A few days later, she had made the leaflets at a nearby library. She placed photos from her album on the photocopier beneath the paper where she had written her message. She had to wait quite a long time for the hundred copies to come out. As she sat she read all the flyers that were on display—adverts for events at the local cinema, yoga classes, and a very informative pamphlet on sexual health. Once the copies were finished the stack of paper was as hot as freshly ironed cotton. It strangely smelled like it too.
She decided to leave a c
ouple in the library. That was the start of her scattering flyers like breadcrumbs tracing a route around the lido. She pushed them through the doors of the houses on her street and left a pile in the pool’s café and in the changing rooms. The men looked a little surprised when they saw her sticking flyers to their mirrors.
“I’m eighty-six, don’t you think I’ve seen all of that before?” was all she said, with a vague hand gesture.

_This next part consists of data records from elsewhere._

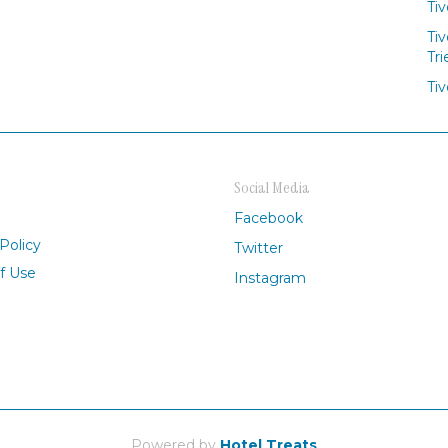
Tiv
Tiv
Tri
Tiv
Social Media
Facebook
Policy
Twitter
f Use
Instagram
Powered by
Hotel Treats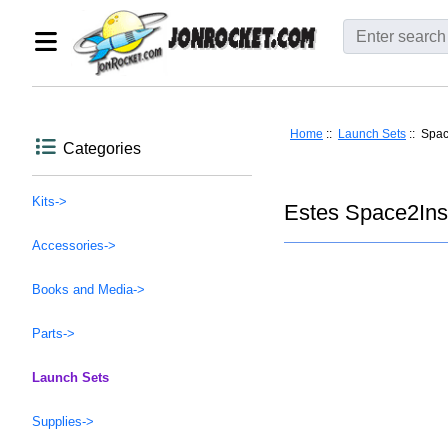
Home
::
Launch Sets
:: Spac
Categories
Kits->
Estes Space2Ins
Accessories->
Books and Media->
Parts->
Launch Sets
Supplies->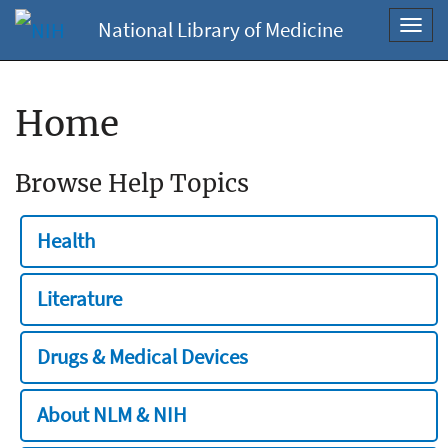
National Library of Medicine
Toggl
navig
Home
Browse Help Topics
Health
Literature
Drugs & Medical Devices
About NLM & NIH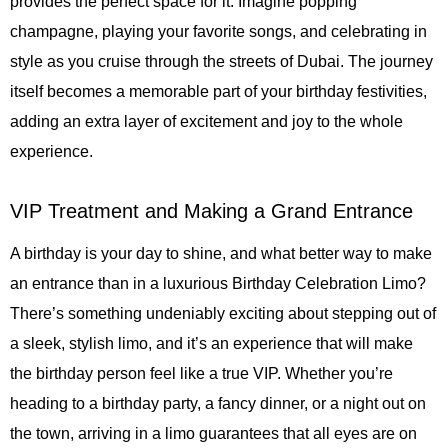
provides the perfect space for it. Imagine popping
champagne, playing your favorite songs, and celebrating in
style as you cruise through the streets of Dubai. The journey
itself becomes a memorable part of your birthday festivities,
adding an extra layer of excitement and joy to the whole
experience.
VIP Treatment and Making a Grand Entrance
A birthday is your day to shine, and what better way to make
an entrance than in a luxurious Birthday Celebration Limo?
There’s something undeniably exciting about stepping out of
a sleek, stylish limo, and it’s an experience that will make
the birthday person feel like a true VIP. Whether you’re
heading to a birthday party, a fancy dinner, or a night out on
the town, arriving in a limo guarantees that all eyes are on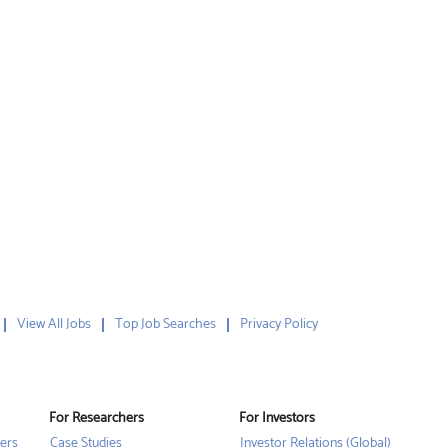
View All Jobs
Top Job Searches
Privacy Policy
For Researchers
For Investors
ers
Case Studies
Investor Relations (Global)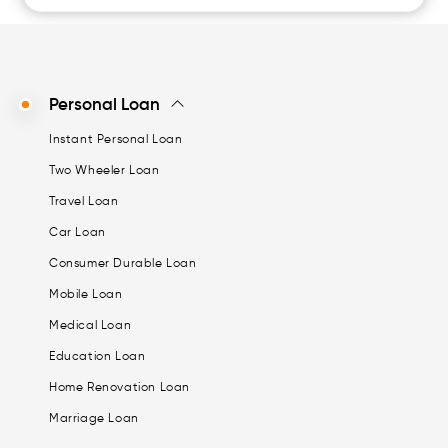
Personal Loan
Instant Personal Loan
Two Wheeler Loan
Travel Loan
Car Loan
Consumer Durable Loan
Mobile Loan
Medical Loan
Education Loan
Home Renovation Loan
Marriage Loan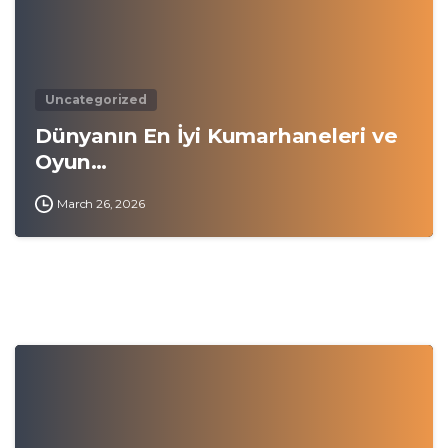
Uncategorized
Dünyanın En İyi Kumarhaneleri ve
Oyun…
March 26, 2026
0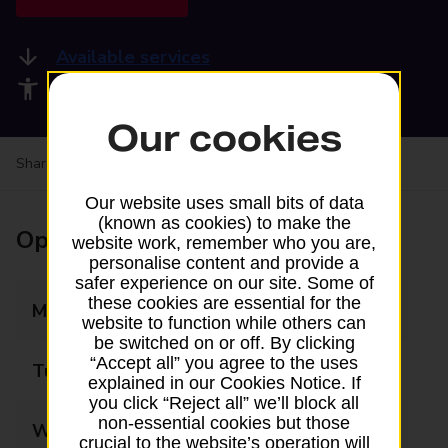
Available services
Accessibility facilities
Our cookies
Share your experience:
Feedback on a branch
Our website uses small bits of data
(known as cookies) to make the
Opening times
website work, remember who you are,
personalise content and provide a
safer experience on our site. Some of
these cookies are essential for the
Monday
08:30 - 18:00
website to function while others can
be switched on or off. By clicking
“Accept all” you agree to the uses
Tuesday
08:30 - 18:00
explained in our Cookies Notice. If
you click “Reject all” we’ll block all
non-essential cookies but those
Wednesday
08:30 - 18:00
crucial to the website’s operation will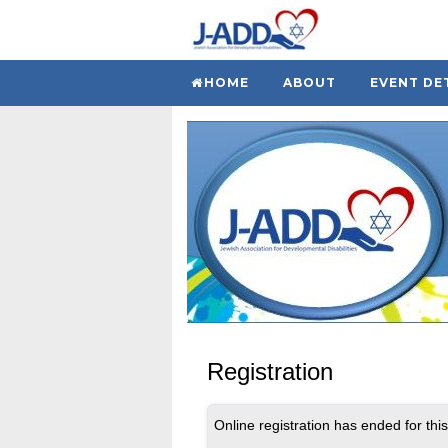
HOME
ABOUT
EVENT DE
Registration
Online registration has ended for this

Rosemary rises from her seat on the balcony and moves back inside, keeping the door open so she can hear the rain. She heads to the kitchen and takes down a black notebook from the top of the microwave, flicking through pages of handwritten notes until she finds the recipe she is looking for. Her hand rests on the page for a moment, tracing the curve of the familiar writing with her fingertips. Then she takes her paper bags from the market out of the fridge and starts cooking George’s famous vegetable pie. As she cooks she takes a memory from the back of her mind and plays it over in her head like a well-loved record. The smell of cooking fills the flat and Rosemary remembers the day she first met George.
The whole city was celebrating, joining the rest of Europe in a party that spanned streets and borders. On the street where Rosemary and her family lived, the mothers assembled a long table that went right down to the junction at the other end. Bunting hung from trees and Union Jacks were flung from windows. Families stood on either side, throwing tablecloths over to be caught by their neighbors and pulled tightly over the table. The mothers wore their curtain scrap tea dresses and cheerful sweaters made from the spare wool of their children’s old ones, and today they wore them with pride. They had made do and mended, and it had got them through.
The doors were open and food came out of houses like suitcases out of hotels. The crockery was mismatched: blue and white plates from number twelve, dainty rose-patterned from number fourteen, and glasses collected from every cupboard along the street. Jugs held scruffy bunches of flowers picked from the park.